Consumer sentiment is shifting. The backlash to Altman’s comments was immediate and widespread. People don’t like being reduced to their resource consumption. They don’t like being told their concerns about AI’s environmental impact are “fake.” And they remember which companies dismiss those concerns versus which ones take them seriously.
Transparency gaps are closing. The lack of disclosure requirements for data center energy and water consumption is a policy gap that will eventually close. Companies building AI infrastructure today should assume that environmental reporting requirements are coming, and position accordingly.
The “efficiency” framing cuts both ways. If AI companies want to be measured on per-query efficiency, they should be prepared to disclose those numbers. Currently, most don’t. Google’s environmental report showed a 48% increase in greenhouse gas emissions since 2019, largely due to AI workloads. Transparency invites scrutiny.
Your AI vendor choices have environmental implications. Not all AI providers are equally efficient or equally powered by renewable energy. As environmental disclosure improves, these differences will become competitive differentiators. The questions you should be asking your AI vendors now: What’s your data center PUE (Power Usage Effectiveness)? What percentage of your power comes from renewable sources? What’s your water intensity per query?
The Deeper Issue
There’s a pattern in how AI leaders talk about externalities. Job displacement? AI will create new jobs. Environmental impact? Humans are inefficient too. Safety concerns? We’ll figure it out as we go.

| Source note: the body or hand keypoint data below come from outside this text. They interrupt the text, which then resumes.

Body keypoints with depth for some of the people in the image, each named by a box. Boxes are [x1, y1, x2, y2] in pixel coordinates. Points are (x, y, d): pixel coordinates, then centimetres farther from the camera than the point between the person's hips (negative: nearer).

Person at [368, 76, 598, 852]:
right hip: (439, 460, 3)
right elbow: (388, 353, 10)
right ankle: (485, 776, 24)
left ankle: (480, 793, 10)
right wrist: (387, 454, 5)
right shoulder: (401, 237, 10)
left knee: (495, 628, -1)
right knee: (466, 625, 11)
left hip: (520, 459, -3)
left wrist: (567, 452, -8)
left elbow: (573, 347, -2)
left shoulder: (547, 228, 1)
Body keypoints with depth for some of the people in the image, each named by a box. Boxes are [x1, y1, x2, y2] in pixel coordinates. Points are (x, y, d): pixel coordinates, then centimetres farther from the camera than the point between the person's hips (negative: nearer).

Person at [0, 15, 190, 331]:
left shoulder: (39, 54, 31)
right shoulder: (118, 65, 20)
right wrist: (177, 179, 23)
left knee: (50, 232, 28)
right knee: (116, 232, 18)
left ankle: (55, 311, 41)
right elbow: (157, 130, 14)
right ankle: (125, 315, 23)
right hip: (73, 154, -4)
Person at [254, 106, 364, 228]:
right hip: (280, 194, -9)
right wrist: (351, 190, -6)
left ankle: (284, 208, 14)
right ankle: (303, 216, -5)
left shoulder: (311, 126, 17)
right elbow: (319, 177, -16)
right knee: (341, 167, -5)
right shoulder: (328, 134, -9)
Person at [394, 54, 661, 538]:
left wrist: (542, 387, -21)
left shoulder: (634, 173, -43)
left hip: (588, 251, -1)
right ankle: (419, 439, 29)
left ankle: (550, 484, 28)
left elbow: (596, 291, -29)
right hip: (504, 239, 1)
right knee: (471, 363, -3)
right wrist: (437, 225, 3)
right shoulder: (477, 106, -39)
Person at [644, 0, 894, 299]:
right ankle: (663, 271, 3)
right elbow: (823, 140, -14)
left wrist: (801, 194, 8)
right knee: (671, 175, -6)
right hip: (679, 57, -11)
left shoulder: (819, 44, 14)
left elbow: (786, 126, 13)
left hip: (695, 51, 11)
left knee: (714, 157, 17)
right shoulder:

Each of these responses shares a common structure: acknowledge the concern exists, then redirect responsibility elsewhere. The energy sector needs to decarbonize faster. Workers need to reskill. Governments need to regulate better. Meanwhile, the AI companies continue scaling.
Unfortunately, this is a familiar playbook across industries facing accountability for their impacts. But it’s worth noticing, and worth pushing back on, because the stakes keep rising.
Altman is right about one thing: the world probably does need to accelerate the transition to clean energy. But that’s an argument for all of us to make better choices, not an argument that AI companies get a pass on theirs.
Someone on Reddit responded to Altman’s comments with: “Sam watches the Terminator movies and roots for the Terminators.” Maybe a little harsh, but when you defend your product by explaining how inefficient humans are, you might want to think about how that sounds.
Ethicore Advisors Author’s Note
What stuck with me wasn’t the energy math; it was “science and whatever.” That throwaway phrase captures something about how casually Altman treats the accumulated knowledge and effort of human civilization. It’s all just inputs to him. Training data for the next model. Resources consumed on the way to something better.
I’ve spent thirty years in marketing, and I’ve watched a lot of executives defend indefensible positions. The tell is always when they start comparing their product to something sacred (like family, health, or human potential) as if the comparison itself grants legitimacy. The moment you hear “it takes a lot of energy to train a human,” you’re not listening to an argument anymore. You’re listening to someone who’s forgotten what humans are for.